EXTRACTED INFORMATION Block Start

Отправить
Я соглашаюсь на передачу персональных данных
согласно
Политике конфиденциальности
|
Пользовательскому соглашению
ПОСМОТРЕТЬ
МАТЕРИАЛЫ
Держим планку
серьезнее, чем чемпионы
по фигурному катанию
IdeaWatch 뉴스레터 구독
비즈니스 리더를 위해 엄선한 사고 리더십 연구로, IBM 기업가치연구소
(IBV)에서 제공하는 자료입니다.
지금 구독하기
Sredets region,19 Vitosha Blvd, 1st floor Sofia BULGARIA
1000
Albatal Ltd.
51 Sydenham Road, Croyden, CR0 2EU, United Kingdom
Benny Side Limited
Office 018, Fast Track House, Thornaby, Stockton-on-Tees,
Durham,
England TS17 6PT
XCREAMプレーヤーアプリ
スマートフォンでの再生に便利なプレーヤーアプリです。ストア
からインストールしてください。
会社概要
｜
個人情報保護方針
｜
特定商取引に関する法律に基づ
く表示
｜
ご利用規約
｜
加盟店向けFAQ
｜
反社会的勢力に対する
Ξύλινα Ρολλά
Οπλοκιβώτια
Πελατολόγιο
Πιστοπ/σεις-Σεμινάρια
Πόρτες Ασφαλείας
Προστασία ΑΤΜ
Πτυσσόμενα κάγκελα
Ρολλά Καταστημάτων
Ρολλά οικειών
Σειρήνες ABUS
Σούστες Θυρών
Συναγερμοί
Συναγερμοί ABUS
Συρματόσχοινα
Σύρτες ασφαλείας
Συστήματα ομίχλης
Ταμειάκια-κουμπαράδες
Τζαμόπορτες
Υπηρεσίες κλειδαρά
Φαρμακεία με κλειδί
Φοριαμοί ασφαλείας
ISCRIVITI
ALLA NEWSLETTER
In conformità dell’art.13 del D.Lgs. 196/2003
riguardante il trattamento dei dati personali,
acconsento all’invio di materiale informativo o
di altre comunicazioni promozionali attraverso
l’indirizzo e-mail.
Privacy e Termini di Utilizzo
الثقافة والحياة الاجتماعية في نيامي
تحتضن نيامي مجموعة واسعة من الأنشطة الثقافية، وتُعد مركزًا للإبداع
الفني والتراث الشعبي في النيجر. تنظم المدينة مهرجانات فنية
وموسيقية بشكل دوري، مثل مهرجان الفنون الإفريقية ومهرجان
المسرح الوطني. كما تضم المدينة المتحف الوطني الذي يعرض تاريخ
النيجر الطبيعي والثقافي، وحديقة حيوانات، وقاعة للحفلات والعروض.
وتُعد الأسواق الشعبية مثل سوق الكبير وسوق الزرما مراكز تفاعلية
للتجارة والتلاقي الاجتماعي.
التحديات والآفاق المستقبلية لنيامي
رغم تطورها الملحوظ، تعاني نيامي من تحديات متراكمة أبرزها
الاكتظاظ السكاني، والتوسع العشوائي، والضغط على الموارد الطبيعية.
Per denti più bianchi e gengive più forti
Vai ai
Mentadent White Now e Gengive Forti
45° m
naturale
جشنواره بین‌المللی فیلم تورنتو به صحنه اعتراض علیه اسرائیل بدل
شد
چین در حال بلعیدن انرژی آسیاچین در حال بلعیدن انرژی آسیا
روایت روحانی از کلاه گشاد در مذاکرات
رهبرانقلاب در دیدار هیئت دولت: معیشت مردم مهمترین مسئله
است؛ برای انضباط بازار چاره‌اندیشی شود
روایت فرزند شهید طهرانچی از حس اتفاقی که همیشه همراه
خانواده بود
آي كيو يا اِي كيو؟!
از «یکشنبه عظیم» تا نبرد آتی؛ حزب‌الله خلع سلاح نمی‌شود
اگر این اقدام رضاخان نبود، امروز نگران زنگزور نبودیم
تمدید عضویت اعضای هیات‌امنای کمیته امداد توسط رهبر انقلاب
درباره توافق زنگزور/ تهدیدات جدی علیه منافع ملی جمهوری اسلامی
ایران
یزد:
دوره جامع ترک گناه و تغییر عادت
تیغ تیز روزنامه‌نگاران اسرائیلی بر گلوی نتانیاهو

EXTRACTED INFORMATION Block End

**WORK ORDER**. In the entries above, change every occurrence of "United Kingdom" to "UK". Reproduce all the lines with nothing else altered.

**FINISHED TASK**.
Отправить
Я соглашаюсь на передачу персональных данных
согласно
Политике конфиденциальности
|
Пользовательскому соглашению
ПОСМОТРЕТЬ
МАТЕРИАЛЫ
Держим планку
серьезнее, чем чемпионы
по фигурному катанию
IdeaWatch 뉴스레터 구독
비즈니스 리더를 위해 엄선한 사고 리더십 연구로, IBM 기업가치연구소
(IBV)에서 제공하는 자료입니다.
지금 구독하기
Sredets region,19 Vitosha Blvd, 1st floor Sofia BULGARIA
1000
Albatal Ltd.
51 Sydenham Road, Croyden, CR0 2EU, UK
Benny Side Limited
Office 018, Fast Track House, Thornaby, Stockton-on-Tees,
Durham,
England TS17 6PT
XCREAMプレーヤーアプリ
スマートフォンでの再生に便利なプレーヤーアプリです。ストア
からインストールしてください。
会社概要
｜
個人情報保護方針
｜
特定商取引に関する法律に基づ
く表示
｜
ご利用規約
｜
加盟店向けFAQ
｜
反社会的勢力に対する
Ξύλινα Ρολλά
Οπλοκιβώτια
Πελατολόγιο
Πιστοπ/σεις-Σεμινάρια
Πόρτες Ασφαλείας
Προστασία ΑΤΜ
Πτυσσόμενα κάγκελα
Ρολλά Καταστημάτων
Ρολλά οικειών
Σειρήνες ABUS
Σούστες Θυρών
Συναγερμοί
Συναγερμοί ABUS
Συρματόσχοινα
Σύρτες ασφαλείας
Συστήματα ομίχλης
Ταμειάκια-κουμπαράδες
Τζαμόπορτες
Υπηρεσίες κλειδαρά
Φαρμακεία με κλειδί
Φοριαμοί ασφαλείας
ISCRIVITI
ALLA NEWSLETTER
In conformità dell’art.13 del D.Lgs. 196/2003
riguardante il trattamento dei dati personali,
acconsento all’invio di materiale informativo o
di altre comunicazioni promozionali attraverso
l’indirizzo e-mail.
Privacy e Termini di Utilizzo
الثقافة والحياة الاجتماعية في نيامي
تحتضن نيامي مجموعة واسعة من الأنشطة الثقافية، وتُعد مركزًا للإبداع
الفني والتراث الشعبي في النيجر. تنظم المدينة مهرجانات فنية
وموسيقية بشكل دوري، مثل مهرجان الفنون الإفريقية ومهرجان
المسرح الوطني. كما تضم المدينة المتحف الوطني الذي يعرض تاريخ
النيجر الطبيعي والثقافي، وحديقة حيوانات، وقاعة للحفلات والعروض.
وتُعد الأسواق الشعبية مثل سوق الكبير وسوق الزرما مراكز تفاعلية
للتجارة والتلاقي الاجتماعي.
التحديات والآفاق المستقبلية لنيامي
رغم تطورها الملحوظ، تعاني نيامي من تحديات متراكمة أبرزها
الاكتظاظ السكاني، والتوسع العشوائي، والضغط على الموارد الطبيعية.
Per denti più bianchi e gengive più forti
Vai ai
Mentadent White Now e Gengive Forti
45° m
naturale
جشنواره بین‌المللی فیلم تورنتو به صحنه اعتراض علیه اسرائیل بدل
شد
چین در حال بلعیدن انرژی آسیاچین در حال بلعیدن انرژی آسیا
روایت روحانی از کلاه گشاد در مذاکرات
رهبرانقلاب در دیدار هیئت دولت: معیشت مردم مهمترین مسئله
است؛ برای انضباط بازار چاره‌اندیشی شود
روایت فرزند شهید طهرانچی از حس اتفاقی که همیشه همراه
خانواده بود
آي كيو يا اِي كيو؟!
از «یکشنبه عظیم» تا نبرد آتی؛ حزب‌الله خلع سلاح نمی‌شود
اگر این اقدام رضاخان نبود، امروز نگران زنگزور نبودیم
تمدید عضویت اعضای هیات‌امنای کمیته امداد توسط رهبر انقلاب
درباره توافق زنگزور/ تهدیدات جدی علیه منافع ملی جمهوری اسلامی
ایران
یزد:
دوره جامع ترک گناه و تغییر عادت
تیغ تیز روزنامه‌نگاران اسرائیلی بر گلوی نتانیاهو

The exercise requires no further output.